Please be noted that one important thing that we believe that we did right is to run this analytics dev environment on the cloud and ask people to access this through browsers. Right now, both RStudio and Juptyer provide good tools to allow people to access them in browser.
One benefit is that once they have technical issues, we can just login to their account to see what’s wrong and help them to fix the issue remotely without being physically next to them. The other benefit is that this tool is also accessible by everyone in Coursera, and besides data scientists, other roles like engineers and content managers also love this tool, this also give them the power of doing advanced analysis without worrying about maintaining their own dev environment.
Solution: Standardize your analytics dev environment for advanced analysis.
Data Infrastructure Orchestration
We developed our data access tool, ETL tool, and analytics dev environment on top of EDW using restful APIs, docker and ECS. These decisions have been served us well.
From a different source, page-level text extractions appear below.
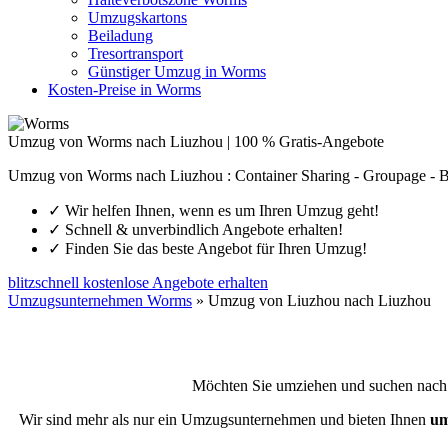
Umzugskartons
Beiladung
Tresortransport
Günstiger Umzug in Worms
Kosten-Preise in Worms
Umzug von Worms nach Liuzhou | 100 % Gratis-Angebote
Umzug von Worms nach Liuzhou : Container Sharing - Groupage - B
✓
Wir helfen Ihnen, wenn es um Ihren Umzug geht!
✓
Schnell & unverbindlich Angebote erhalten!
✓
Finden Sie das beste Angebot für Ihren Umzug!
blitzschnell kostenlose Angebote erhalten
Umzugsunternehmen Worms
»
Umzug von Liuzhou nach Liuzhou
Möchten Sie umziehen und suchen nach
Wir sind mehr als nur ein Umzugsunternehmen und bieten Ihnen
um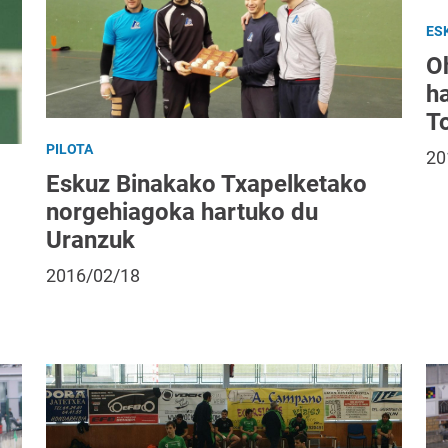
ES
O
ha
T
PILOTA
20
Eskuz Binakako Txapelketako
norgehiagoka hartuko du
Uranzuk
2016/02/18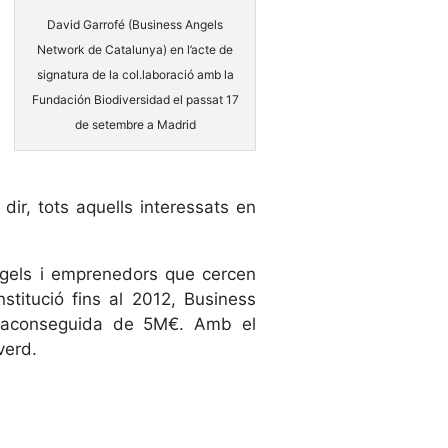
David Garrofé (Business Angels
Network de Catalunya) en l’acte de
signatura de la col.laboració amb la
Fundación Biodiversidad el passat 17
de setembre a Madrid
dir, tots aquells interessats en
ngels i emprenedors que cercen
stitució fins al 2012, Business
ó aconseguida de 5M€. Amb el
verd.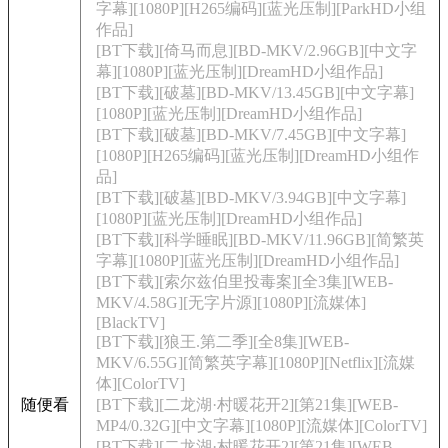
字幕][1080P][H265编码][蓝光压制][ParkHD小组
作品]
[BT下载][倚马而息][BD-MKV/2.96GB][中文字
幕][1080P][蓝光压制][DreamHD小组作品]
[BT下载][破墓][BD-MKV/13.45GB][中文字幕]
[1080P][蓝光压制][DreamHD小组作品]
[BT下载][破墓][BD-MKV/7.45GB][中文字幕]
[1080P][H265编码][蓝光压制][DreamHD小组作
品]
[BT下载][破墓][BD-MKV/3.94GB][中文字幕]
[1080P][蓝光压制][DreamHD小组作品]
[BT下载][科学睡眠][BD-MKV/11.96GB][简繁英
字幕][1080P][蓝光压制][DreamHD小组作品]
[BT下载][索尔兹伯里投毒案][全3集][WEB-
MKV/4.58G][无字片源][1080P][流媒体]
[BlackTV]
[BT下载][狼王.第二季][全8集][WEB-
MKV/6.55G][简繁英字幕][1080P][Netflix][流媒
体][ColorTV]
随便看
[BT下载][二龙湖·村暖花开2][第21集][WEB-
MP4/0.32G][中文字幕][1080P][流媒体][ColorTV]
[BT下载][二龙湖·村暖花开2][第21集][WEB-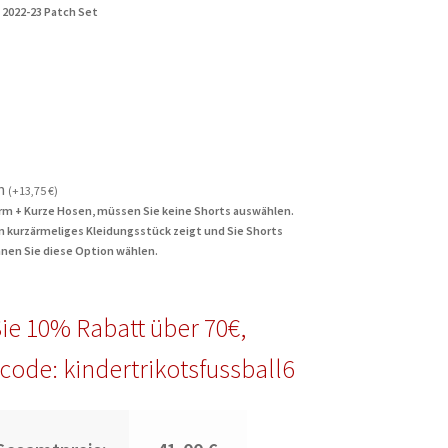
 2022-23 Patch Set
n
(
+
13,75
€
)
rm + Kurze Hosen, müssen Sie keine Shorts auswählen.
in kurzärmeliges Kleidungsstück zeigt und Sie Shorts
nen Sie diese Option wählen.
ie 10% Rabatt über 70€,
code: kindertrikotsfussball6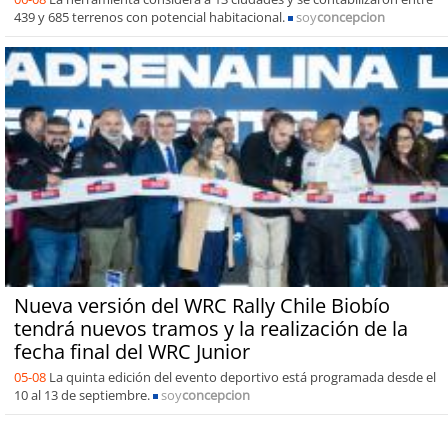
439 y 685 terrenos con potencial habitacional.
soy
concepcion
Nueva versión del WRC Rally Chile Biobío
tendrá nuevos tramos y la realización de la
fecha final del WRC Junior
05-08
La quinta edición del evento deportivo está programada desde el
10 al 13 de septiembre.
soy
concepcion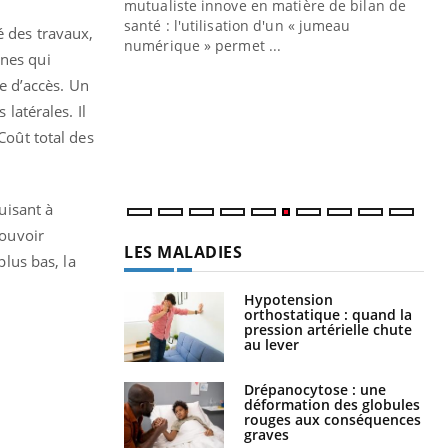
mutualiste innove en matière de bilan de
santé : l'utilisation d'un « jumeau
cé des travaux,
CO
You
numérique » permet ...
nnes qui
Cou
te d’accès. Un
nou
latérales. Il
bou
Coût total des
épi
uisant à
pouvoir
LES MALADIES
plus bas, la
Hypotension
orthostatique : quand la
pression artérielle chute
au lever
Drépanocytose : une
déformation des globules
rouges aux conséquences
graves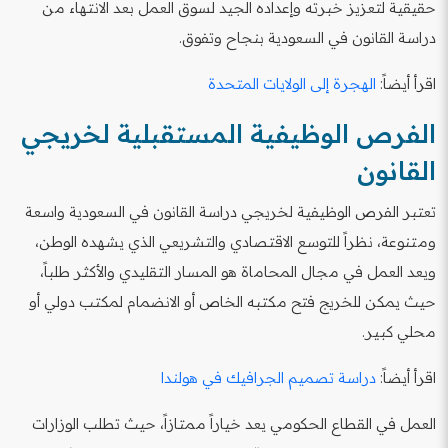
حقيقية لتعزيز خبرته وإعداده الجيد لسوق العمل بعد الانتهاء من
دراسة القانون في السعودية بنجاح وتفوق.
اقرأ أيضاً:
الهجرة إلى الولايات المتحدة
الفرص الوظيفية المستقبلية لخريجي
القانون
تعتبر الفرص الوظيفية لخريجي دراسة القانون في السعودية واسعة
ومتنوعة، نظراً للتوسع الاقتصادي والتشريعي الذي يشهده الوطن،
ويعد العمل في مجال المحاماة هو المسار التقليدي والأكثر طلباً،
حيث يمكن للخريج فتح مكتبه الخاص أو الانضمام لمكتب دولي أو
محلي كبير.
اقرأ أيضاً:
دراسة تصميم الجرافيك في هولندا
العمل في القطاع الحكومي يعد خياراً ممتازاً، حيث تطلب الوزارات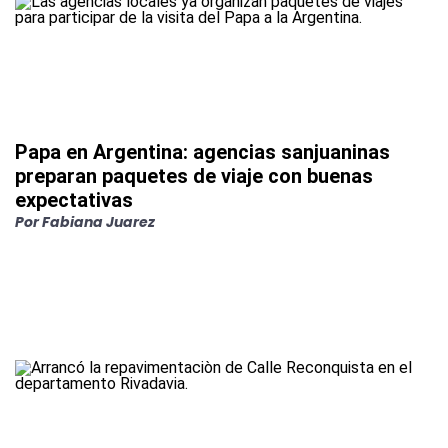
Papa en Argentina: agencias sanjuaninas
preparan paquetes de viaje con buenas
expectativas
Por
Fabiana Juarez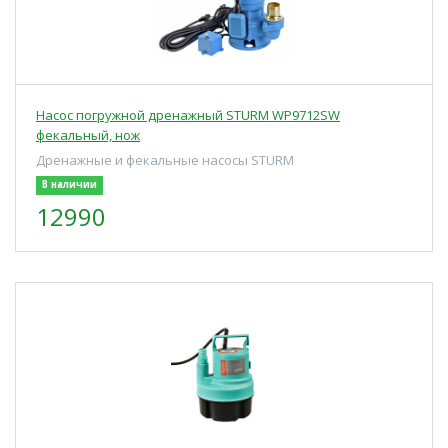
Насос погружной дренажный STURM WP9712SW
фекальный, нож
Дренажные и фекальные насосы STURM
В наличии
12990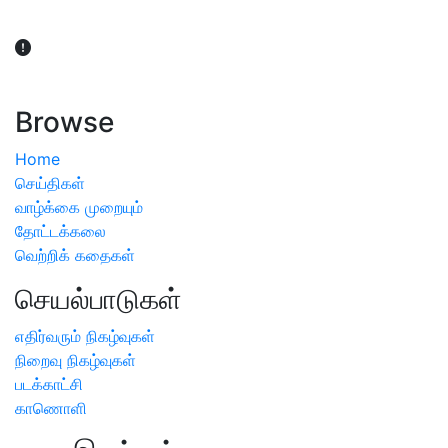
விவசாயிகள் நலன் கருதி சாகுபடி தொடர்பான சந்தேகம்
ஏற்பட்டால் வேளாண் விஞ்ஞானிகளை அணுகலாம்: தமிழக அரசு
அறிவிப்பு
Browse
Home
செய்திகள்
வாழ்க்கை முறையும்
தோட்டக்கலை
வெற்றிக் கதைகள்
செயல்பாடுகள்
எதிர்வரும் நிகழ்வுகள்
நிறைவு நிகழ்வுகள்
படக்காட்சி
காணொளி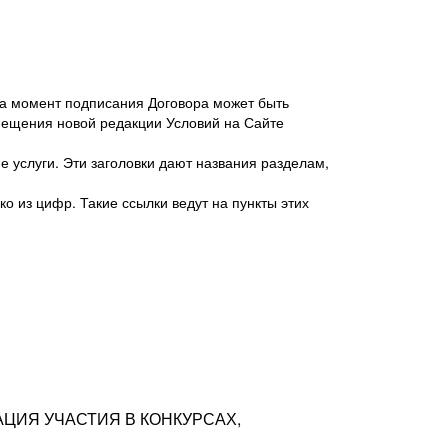
 на момент подписания Договора может быть
мещения новой редакции Условий на Сайте
 услуги. Эти заголовки дают названия разделам,
о из цифр. Такие ссылки ведут на пункты этих
антер», ИНН 7718620740, адрес: 125047,
одская территория Муниципальный округ
я улица, дом 48, помещ. 25
ых резюме с предложениями Соискателей
АЦИЯ УЧАСТИЯ В КОНКУРСАХ,
тра контактной информации Соискателя
тор сайтов: hh.ru, talantix.ru и других
 из Типов регистраций.
луг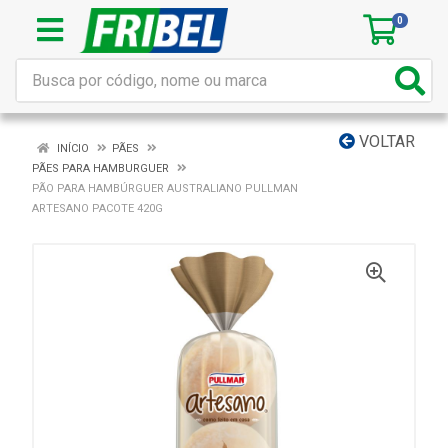
0
VOLTAR
INÍCIO
PÃES
PÃES PARA HAMBURGUER
PÃO PARA HAMBÚRGUER AUSTRALIANO PULLMAN
ARTESANO PACOTE 420G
You might ask why didn’t we buy enterprise solutions, and the simple answer is that we didn’t see many good alternatives three years ago. I admit that there are many good alternatives in the recent years that could potentially replace these in-house systems, but a nice benefit of building these tools in house is that we could easily build other systems on top of them and adapt them to suit for new business needs.
For example, our experimentation platform and email management system can talk to our data access point through API without worrying about the implementation details of data access. Similarly, for our machine learning system, our data scientists can build models in the dev environment, push it to our ML system, our ML system can help manage the pipeline without knowing the details of the model because it is containerized in docker. The ML system can also access data to give people the ability to introspect our model and monitor our ML products.
There are three principles that I think are super critical for building a data infrastructure
- Centralize: Everything should start with centralization. Put all the data into one place, provide a centralized toolset to allow people to access data, centralize all analytics dev environments into cloud. It turns out to be a super useful principle for us and set up the foundation for us to take on other challenges.
- Standardize: Once we centralize data or data access, standardization becomes a natural next step. Because it is super easy to spot inconsistency among data and tool. Standardization also helps us a lot to have basic building blocks and increase reusability of our data infrastructure.
- Democratize: At last, really keep the idea of democratization of data. You could argue that democratization is a side effect of centralization and standardization of data infrastructure, but we think it differently. We intentionally build our tools to be able to accessible by everyone and the result is tremendous.
I want to end up this with an chart above. This chart shows the number of unique weekly users of EDW platform and experimentation platform through their web UI. We have 300 people in the company, and our analytics team is only 27 people. Each week, basically everyone in the company will use the tools we build to access the data.
When you make data accessible, people will access the data. This means a lot to us, and we will continue building the self-served data infrastructure to democratize data in Coursera.